--- START ---

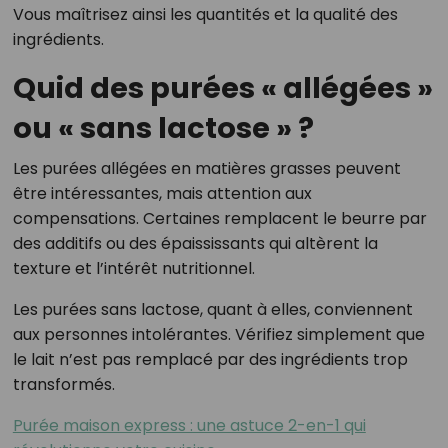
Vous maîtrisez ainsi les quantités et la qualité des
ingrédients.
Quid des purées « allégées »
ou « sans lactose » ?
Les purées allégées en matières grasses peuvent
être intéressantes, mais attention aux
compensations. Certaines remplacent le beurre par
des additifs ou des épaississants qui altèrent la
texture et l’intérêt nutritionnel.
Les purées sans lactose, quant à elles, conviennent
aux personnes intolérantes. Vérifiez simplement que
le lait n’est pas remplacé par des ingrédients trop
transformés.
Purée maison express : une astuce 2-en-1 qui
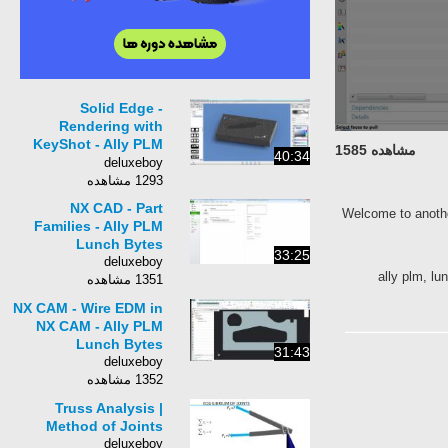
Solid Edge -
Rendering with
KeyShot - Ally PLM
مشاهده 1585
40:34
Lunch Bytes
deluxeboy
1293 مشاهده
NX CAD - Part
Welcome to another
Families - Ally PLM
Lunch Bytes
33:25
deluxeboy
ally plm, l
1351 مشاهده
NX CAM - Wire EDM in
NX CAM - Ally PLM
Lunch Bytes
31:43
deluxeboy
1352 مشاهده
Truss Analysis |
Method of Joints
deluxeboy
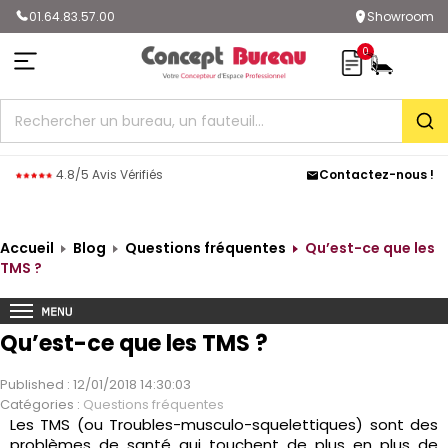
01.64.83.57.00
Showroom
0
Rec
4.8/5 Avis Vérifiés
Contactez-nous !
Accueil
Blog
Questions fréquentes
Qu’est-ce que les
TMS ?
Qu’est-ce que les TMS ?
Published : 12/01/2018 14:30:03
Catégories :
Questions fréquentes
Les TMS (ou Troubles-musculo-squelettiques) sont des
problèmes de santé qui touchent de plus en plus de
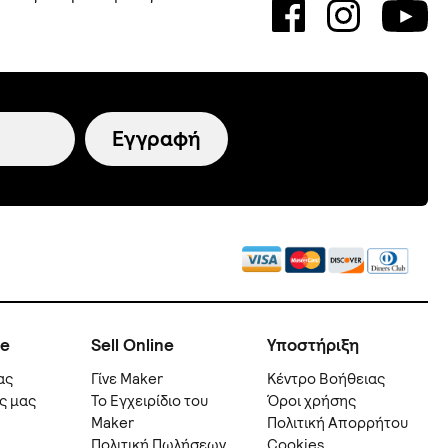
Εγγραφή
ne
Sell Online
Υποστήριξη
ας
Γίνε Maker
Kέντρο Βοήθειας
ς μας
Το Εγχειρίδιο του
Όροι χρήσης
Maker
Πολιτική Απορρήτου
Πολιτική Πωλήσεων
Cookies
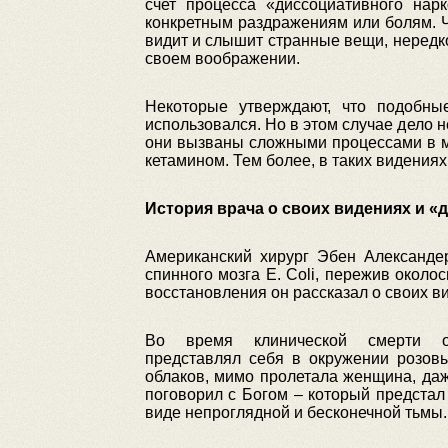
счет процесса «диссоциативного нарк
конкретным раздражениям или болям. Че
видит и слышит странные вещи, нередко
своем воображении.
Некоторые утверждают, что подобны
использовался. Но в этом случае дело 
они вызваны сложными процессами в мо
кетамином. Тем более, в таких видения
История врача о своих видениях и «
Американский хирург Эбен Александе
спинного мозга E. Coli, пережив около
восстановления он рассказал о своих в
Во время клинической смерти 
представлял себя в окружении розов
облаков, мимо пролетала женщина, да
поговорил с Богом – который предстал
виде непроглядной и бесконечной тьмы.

--- END ---

## Your objective
Pull out each line above that contains the word "своих", copying the line in full.

## Solution
История врача о своих видениях и «
восстановления он рассказал о своих в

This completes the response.